Es gab in der zweitausendjährigen Kirchengeschichte mehrere Päpste die zurückgetreten sind. Nur einer, Coelestin V. (1294), tat es vor Benedikt XVI. freiwillig. Keiner der zurückgetretenen Päpste behielt jedoch in irgendeiner Form den Status eines Papstes bei. In der Regel wurden sie wieder Kardinäle, wie zum Zeitpunkt vor ihrer Wahl, oder wurden, falls sie diesen Rang zuvor noch nicht hatten, zu Kardinälen ernannt. Sie wurden nach ihrem Tod auch nicht als Päpste begraben, sondern als Kardinäle.
Dem deutschen Papst weniger freundlich gesinnte Kirchenvertreter applaudierten 2013 lautstark dem Amtsverzicht. In Rom waren aber schon damals Stimmen zu hören, die hinter vorgehaltener Hand lästerten, daß Benedikt XVI. zwar nicht mehr Papst sein, aber als Papst begraben werden wolle .
Gänsweins „Fabulieren“ über „zwei Päpste“ ließ Diskussion mit neuer Wucht aufbrechen
Die Frage loderte unter der Asche weiter. Als am 20. Mai Benedikts langjähriger Sekretär, Kurienerzbischof Georg Gänswein, in einer Rede an der Gregoriana von einem „erweiterten Papsttum“ mit „zwei Päpsten“ sprach, einem „amtierenden und einem kontemplativen“ Papst, brach die Diskussion über den Status von Benedikt XVI. mit neuer Wucht auf.

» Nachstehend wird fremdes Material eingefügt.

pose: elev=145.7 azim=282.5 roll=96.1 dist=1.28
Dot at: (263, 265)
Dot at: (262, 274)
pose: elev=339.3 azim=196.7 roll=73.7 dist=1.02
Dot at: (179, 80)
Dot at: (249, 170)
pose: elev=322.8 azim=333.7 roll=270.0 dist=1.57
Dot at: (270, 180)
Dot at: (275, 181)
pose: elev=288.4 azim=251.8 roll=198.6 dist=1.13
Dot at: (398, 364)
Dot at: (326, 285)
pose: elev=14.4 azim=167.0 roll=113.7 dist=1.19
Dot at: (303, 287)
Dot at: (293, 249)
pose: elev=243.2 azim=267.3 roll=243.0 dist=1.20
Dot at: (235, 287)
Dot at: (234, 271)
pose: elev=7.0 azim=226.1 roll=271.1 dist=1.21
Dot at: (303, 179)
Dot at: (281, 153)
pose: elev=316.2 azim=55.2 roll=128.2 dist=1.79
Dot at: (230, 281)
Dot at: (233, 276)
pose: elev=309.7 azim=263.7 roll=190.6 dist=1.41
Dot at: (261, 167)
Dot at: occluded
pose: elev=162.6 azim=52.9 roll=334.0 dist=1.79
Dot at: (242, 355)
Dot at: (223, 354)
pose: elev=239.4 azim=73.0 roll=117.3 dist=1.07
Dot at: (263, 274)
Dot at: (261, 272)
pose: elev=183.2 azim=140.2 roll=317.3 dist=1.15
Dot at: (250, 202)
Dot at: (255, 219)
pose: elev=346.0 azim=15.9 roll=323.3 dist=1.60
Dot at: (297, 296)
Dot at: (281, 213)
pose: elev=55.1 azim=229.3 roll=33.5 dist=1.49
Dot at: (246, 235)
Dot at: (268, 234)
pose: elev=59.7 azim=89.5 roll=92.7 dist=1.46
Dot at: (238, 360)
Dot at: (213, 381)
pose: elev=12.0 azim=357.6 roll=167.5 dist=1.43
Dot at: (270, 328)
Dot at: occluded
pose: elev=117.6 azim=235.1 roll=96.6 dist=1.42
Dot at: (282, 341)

Von einem „Fabulieren“ sprachen Kritiker, die als Benedikt-Freunde bekannt sind, und meinten damit die Gänswein-Aussagen. Man versuche eine „unangenehme“ und „ungewohnte“ Situation eines ehemaligen Papstes irgendwie „schönzureden“. Gänswein habe sich dabei vergaloppiert. Die neue Diskussion offenbart, wie sehr die Wunde des Amtsverzichts von Benedikt XVI. auch nach dreieinhalb Jahre noch immer schmerzt. Vor allem aber werden die Vorbehalte gegen den Status eines „emeritierten Papstes“ immer deutlicher formuliert.
Den ersten Schritt setzte der Kirchenhistoriker Kardinal Walter Brandmüller, ein ausgewiesener Freund und enger Weggefährte Benedikts XVI., den dieser in den Kardinalsrang erhoben hatte (siehe dazu Kardinal Brandmüller: Figur eines „emeritierten“ Papstes birgt „große Gefahren“ für Einheit der Kirche).
Nun folgte ein anderen Vertrauter des deutschen Papstes, der italienische Kurienbischof und anerkannte Kirchenrechtler Giuseppe Sciacca. Der Jurist Sciacca ist seit 16. Juli Sekretär der Apostolischen Signatur, und damit deren stellvertretender Leiter. Er ist zudem Consultor der Glaubenskongregation.
Amtsverzicht: „Schwindende Kräfte“ oder „nichts Persönliches“?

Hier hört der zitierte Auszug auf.